Sal B. Rodriguez, Randall O. Gauntt, Randy Cole, Katherine McFadden, Fred Gelbard, Len Malczynski, Billy Martin, Shripad T. Revankar, Karen Vierow, Dave Louie, Louis Archuleta
Fusion Science and Technology | Volume 52 | Number 3 | October 2007 | Pages 752-755
Technical Paper | The Technology of Fusion Energy - Nonelectric Applications | doi.org/10.13182/FST07-A1580
Articles are hosted by Taylor and Francis Online.
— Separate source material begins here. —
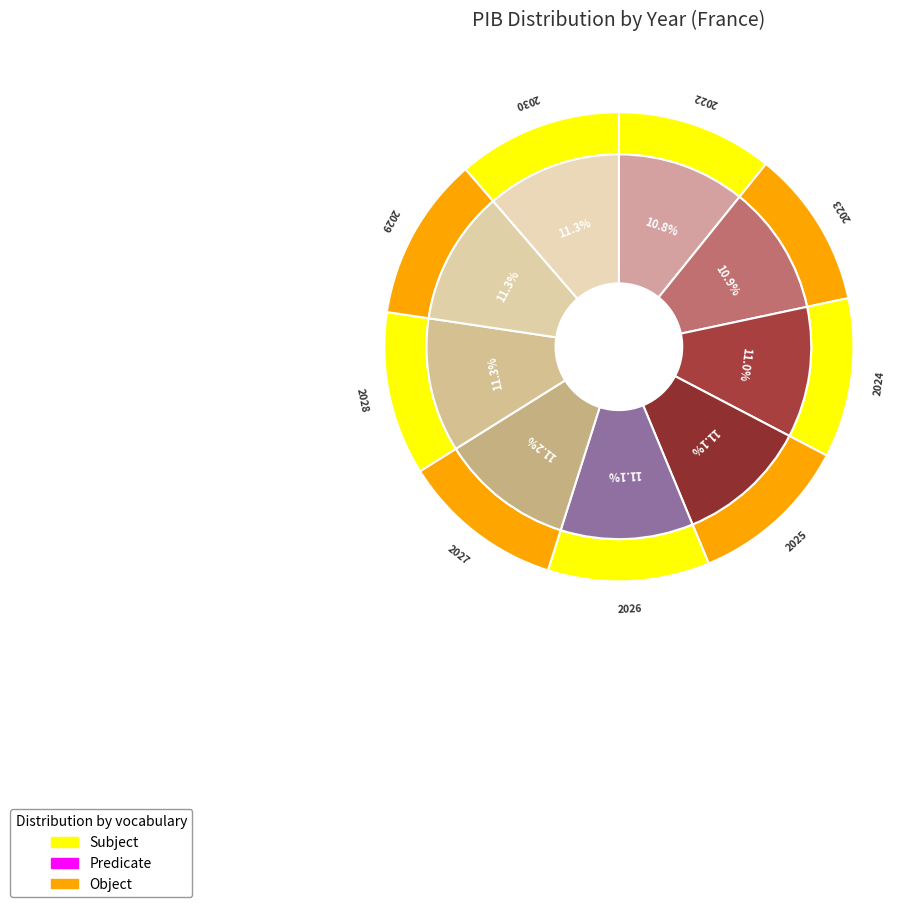

To the nearest percent, what portion does 2027 represent?

11%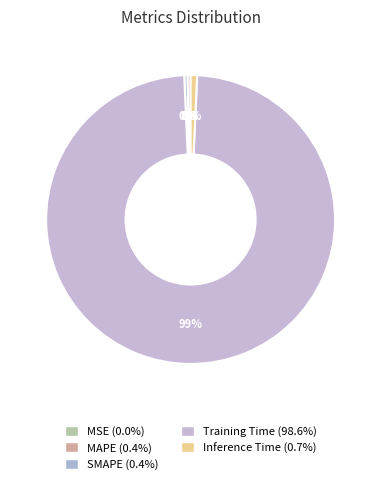

Which has a higher value, Inference Time or MSE?

Inference Time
A hypothetical Z-Inertial Fusion Energy (IFE) plant was coupled to a sulfur iodine (SI) thermochemical cycle using a new version of MELCOR called MELCOR-H2. MELCOR-H2 was designed to model nuclear reactors that are coupled to thermochemical plants for the production of electricity and hydrogen.The Z-IFE input model consisted of three major system components - a fusion heat source control volume with several types of boundary conditions, an SI loop, and a Brayton secondary system. The components were coupled in order to investigate system feedback and hydrogen production. The input model was modified so that various parametric studies could be conducted. Particular emphasis was placed on plant operating temperature and maximizing hydrogen production.This paper summarizes the results of the SI system model as it was driven by temperature changes in the primary circuit that simulated those that would occur in a Z-IFE driven reactor.